05. Só aparentemente, conforme Hoornaert, “o Papa Francisco dá a impressão de desconhecer tão impressionante painel histórico. Simplesmente deixa cair uma frase que desmancha tudo: ‘não se deve dar preferência a espaços de poder’ (Exortação Apostólica Amores Laetitia, 2016). Trata-se de incentivar processos, dinamizar a ação, colocar a Igreja em marcha. Abandonar a ideia da centralidade da Igreja na construção da sociedade, militar na construção da justiça e da misericórdia, do encontro e do diálogo sem se ocupar com espaços de poder? Um programa abrangente, uma convocação para além de clausuras culturais e confessionais. Todos são convocados: crentes e descrentes, católicos e ateus, cristãos e islamitas, comunistas e liberais, chineses e ocidentais”. Até quando a Mãe Terra ou, segundo Espinosa, Deus sive Natura, suportará a cultura do ódio, dos nacionalismos e da entropia do atual paradigma ciilizatório?
06. Se considerado como um protoanarquista, Jesus de Nazaré estará na classificação de revolucionário ineficaz conforme definição do historiador marxista Eric Hobsbawm: “A ineficácia das atividades revolucionárias anarquistas poderia ser amplamente documentada em todos os países onde essa ideologia teve um papel importante na vida política”. Penso que o evangelista Marcos discordaria da avaliação de Hobsbawm sobre a ineficácia da ação revolucionária do protoanarquista Jesus de Nazaré. Jesus de Nazaré não apostou na eficácia de uma missão modulada pelo tempo curto, que cria expectativas de resultados imediatos. Fez o devir da paciência do conceito de Hegel na Alemanha temperada para a paciência da ação na tostada pátria palestinense. Não cedeu à bem-intencionada, mas apressada revolta do zelotismo e dos movimentos revolucionários de seu tempo. Optou por fazer uma revolução a pé, de casa em casa, de aldeia em aldeia. Não tinha pressa, combinava experiência de vida, intuição e leitura de mundo. Sem leitura nenhuma de Freud ou Lacan, “não necessitava que alguém lhe desse testemunho do homem, pois ele sabia o que havia no homem” (Jo 2,25). O mal e o bem se dissimulavam com surpreendente eficácia, como no Brasil de 2021, em que poder e bom senso seguem em regime de apartação.

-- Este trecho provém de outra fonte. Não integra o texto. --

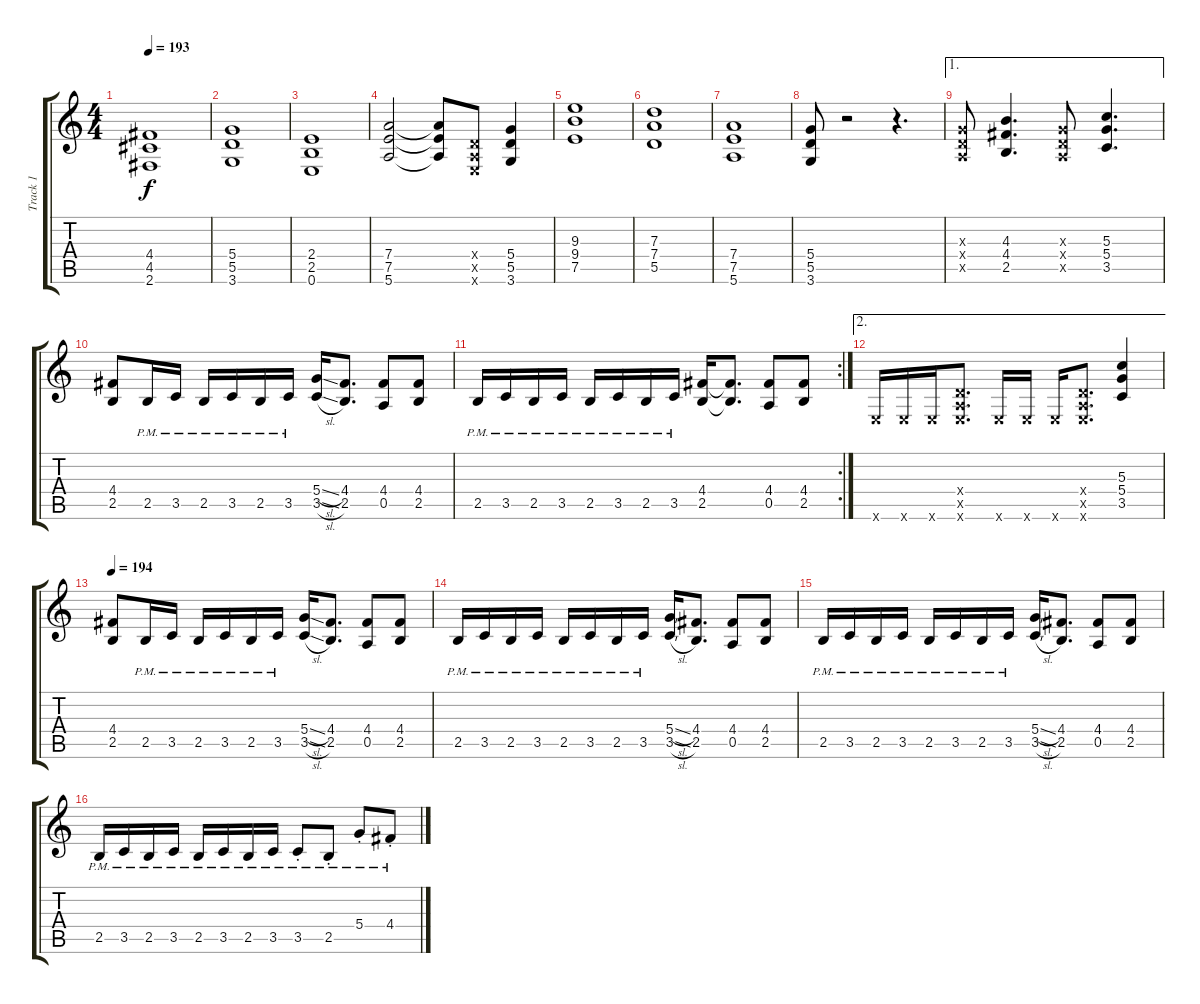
\track ("Track 1" "Track 1") {instrument distortionguitar}
\staff {score tabs}
\tuning (E4 B3 G3 D3 A2 E2) {hide}
\ts (4 4)
\tempo 193
\clef g2
\ks c
(4.4 4.5 2.6).1{dy f} |
(5.4 5.5 3.6).1 |
(2.4 2.5 0.6).1 |
(7.4 7.5 5.6).2 (7.4{t} 7.5{t} 5.6{t}).8 (0.4{x} 0.5{x} 0.6{x}).8 (5.4 5.5 3.6).4 |
(9.3 9.4 7.5).1 |
(7.3 7.4 5.5).1 |
(7.4 7.5 5.6).1 |
(5.4 5.5 3.6).8 r.2 r.4{d} |
\ae 1
(0.3{x} 0.4{x} 0.5{x}).8 (4.3 4.4 2.5).4{d} (0.3{x} 0.4{x} 0.5{x}).8 (5.3 5.4 3.5).4{d} |
(4.4 2.5).8 2.5{pm}.16 3.5{pm}.16 2.5{pm}.16 3.5{pm}.16 2.5{pm}.16 3.5{pm}.16 (5.4{sl} 3.5{sl}).16 (4.4 2.5).8{d} (4.4 0.5).8 (4.4 2.5).8 |
\rc 2
2.5{pm}.16 3.5{pm}.16 2.5{pm}.16 3.5{pm}.16 2.5{pm}.16 3.5{pm}.16 2.5{pm}.16 3.5{pm}.16 (4.4 2.5).16 (4.4{t} 2.5{t}).8{d} (4.4 0.5).8 (4.4 2.5).8 |
\ae 2
0.6{x}.16 0.6{x}.16 0.6{x}.16 (0.4{x} 0.5{x} 0.6{x}).8{d} 0.6{x}.16 0.6{x}.16 0.6{x}.16 (0.4{x} 0.5{x} 0.6{x}).8{d} (5.3 5.4 3.5).4 |
\tempo 194
(4.4 2.5).8 2.5{pm}.16 3.5{pm}.16 2.5{pm}.16 3.5{pm}.16 2.5{pm}.16 3.5{pm}.16 (5.4{sl} 3.5{sl}).16 (4.4 2.5).8{d} (4.4 0.5).8 (4.4 2.5).8 |
2.5{pm}.16 3.5{pm}.16 2.5{pm}.16 3.5{pm}.16 2.5{pm}.16 3.5{pm}.16 2.5{pm}.16 3.5{pm}.16 (5.4{sl} 3.5{sl}).16 (4.4 2.5).8{d} (4.4 0.5).8 (4.4 2.5).8 |
2.5{pm}.16 3.5{pm}.16 2.5{pm}.16 3.5{pm}.16 2.5{pm}.16 3.5{pm}.16 2.5{pm}.16 3.5{pm}.16 (5.4{sl} 3.5{sl}).16 (4.4 2.5).8{d} (4.4 0.5).8 (4.4 2.5).8 |
2.5{pm}.16 3.5{pm}.16 2.5{pm}.16 3.5{pm}.16 2.5{pm}.16 3.5{pm}.16 2.5{pm}.16 3.5{pm}.16 3.5{pm st}.8 2.5{pm st}.8 5.4{pm st}.8 4.4{pm st}.8
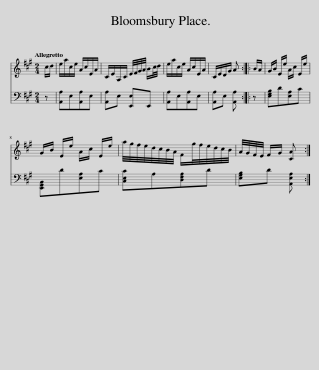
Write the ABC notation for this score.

X:1
%%score 1 2
L:1/8
Q:1/4=112
M:2/4
I:linebreak $
K:A
V:1 treble
V:2 bass
V:1
 c/d/ | e/a/c/e/ A/c/E/A/ | C/E/A,/C/ E/4F/4G/4A/4 B/c/4d/4 | e/a/c/e/ A/c/E/A/ | C/E/D/G/ A :: %5
 B/A/ | G/B/ E/e/ A/c/ E/e/ |$ G/B/ E/e/ A/c/ E/e/ | a/4g/4f/4e/4d/4c/4B/4A/4 F/g/4f/4e/4d/4c/4B/4 | A/4G/4F/4E/4 F/G/ [CA] :| %10
V:2
 z | [A,,A,]E,[A,,A,]E, | [A,,A,]E, [E,,E,]E,, | [A,,A,]E,[A,,A,]E, | [A,,A,]E, [A,,A,] :: %5
 z | [E,G,B,]D[E,A,]C |$ [E,,G,,B,,]D[E,A,]C | [C,E,C]A,[D,F,A,]D | [E,G,B,]D [A,,E,A,] :| %10
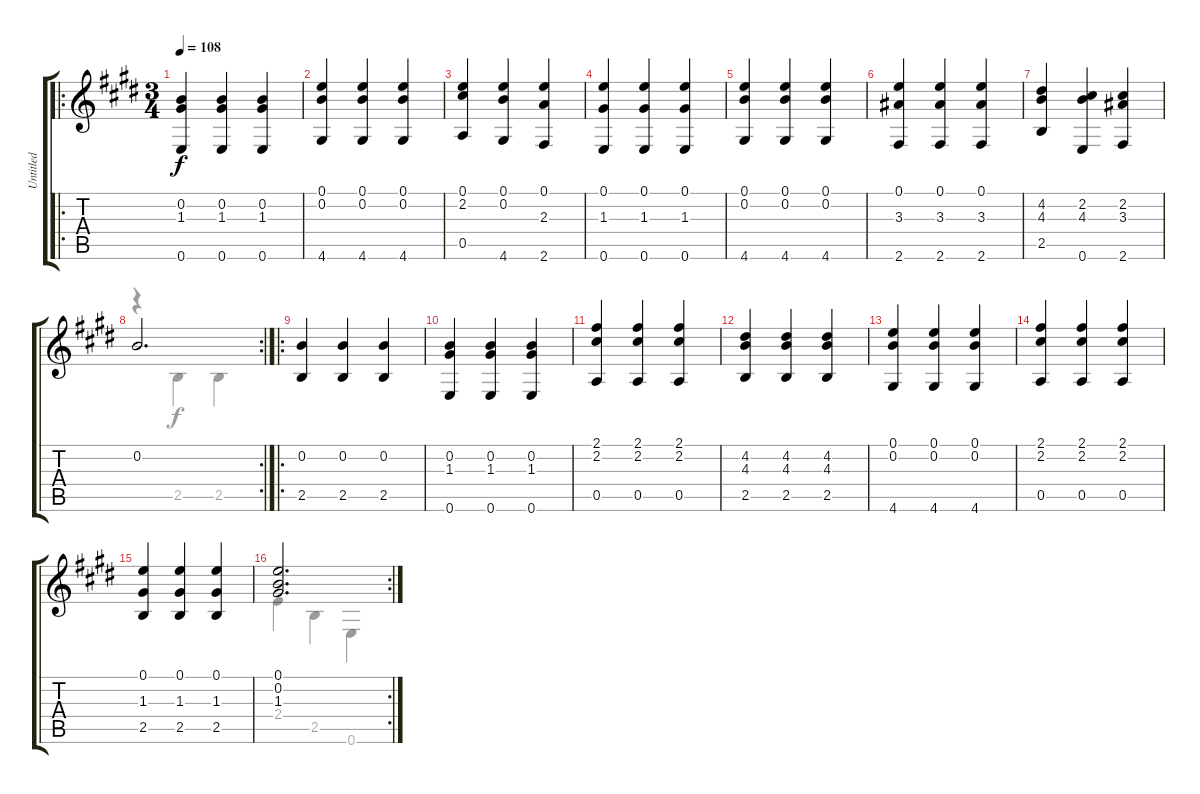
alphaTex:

\track ("Untitled" "Untitled") {instrument acousticguitarnylon}
\staff {score tabs}
\tuning (E4 B3 G3 D3 A2 E2) {hide}
\voice
\ro
\ts (3 4)
\tempo 108
\clef g2
\ks e
(0.2 1.3 0.6).4{dy f instrument acousticguitarnylon} (0.2 1.3 0.6).4 (0.2 1.3 0.6).4 |
\ks c#minor
(0.1 0.2 4.6).4 (0.1 0.2 4.6).4 (0.1 0.2 4.6).4 |
(0.1 2.2 0.5).4 (0.1 0.2 4.6).4 (0.1 2.3 2.6).4 |
(0.1 1.3 0.6).4 (0.1 1.3 0.6).4 (0.1 1.3 0.6).4 |
\ks e
(0.1 0.2 4.6).4 (0.1 0.2 4.6).4 (0.1 0.2 4.6).4 |
\ks c#minor
(0.1 3.3 2.6).4 (0.1 3.3 2.6).4 (0.1 3.3 2.6).4 |
(4.2 4.3 2.5).4 (2.2 4.3 0.6).4 (2.2 3.3 2.6).4 |
\rc 2
0.2.2{d} |
\ro
\ks e
(0.2 2.5).4 (0.2 2.5).4 (0.2 2.5).4 |
\ks c#minor
(0.2 1.3 0.6).4 (0.2 1.3 0.6).4 (0.2 1.3 0.6).4 |
(2.1 2.2 0.5).4 (2.1 2.2 0.5).4 (2.1 2.2 0.5).4 |
(4.2 4.3 2.5).4 (4.2 4.3 2.5).4 (4.2 4.3 2.5).4 |
\ks e
(0.1 0.2 4.6).4 (0.1 0.2 4.6).4 (0.1 0.2 4.6).4 |
\ks c#minor
(2.1 2.2 0.5).4 (2.1 2.2 0.5).4 (2.1 2.2 0.5).4 |
(0.1 1.3 2.5).4 (0.1 1.3 2.5).4 (0.1 1.3 2.5).4 |
\rc 2
(0.1 0.2 1.3).2{d}
\voice
\clef g2
\ottava regular
\simile none
\ks e
|
\ks c#minor
|
|
|
\ks e
|
\ks c#minor
|
|
r.4 2.5.4 2.5.4 |
\ks e
|
\ks c#minor
|
|
|
\ks e
|
\ks c#minor
|
|
2.4.4 2.5.4 0.6.4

07. O seu movimento (e vivamente recomendo o excelente livro de Hoornaert, O movimento de Jesus) se inicia por surpreender o seu círculo familiar na pequena, pobre e muito mal afamada cidadezinha de Nazaré: “Quando chegou o dia de sábado, começou a ensinar na sinagoga. Muitos o ouviam e, tomados de admiração (afinal nunca cursou a hoje afamada Escola Bíblica de Jerusalém), diziam: donde lhe vem isso? Que sabedoria é essa que lhe foi dada, e como se operam por suas mãos tão grandes milagres? Não é ele o carpinteiro, o filho de Maria, o irmão de Tiago, de José, de Judas, e de Simão? Não vivem aqui entre nós também suas irmãs? ” (Mc 6, 2-3). Jesus admirava-se da desconfiança dos seus conterrâneos, mas não se intimidava “e, ensinando, percorria as aldeias circunvizinhas” (Mc 6,8).
*José Alcimar de Oliveira é professor do Departamento de Filosofia da Universidade Federal do Amazonas, teólogo sem cátedra, segundo vice-presidente da ADUA – Seção Sindical e filho do cruzamento dos rios Solimões e Jaguaribe. Em Manaus, AM, aos 18 dias de julho do ano do morticínio de 2021.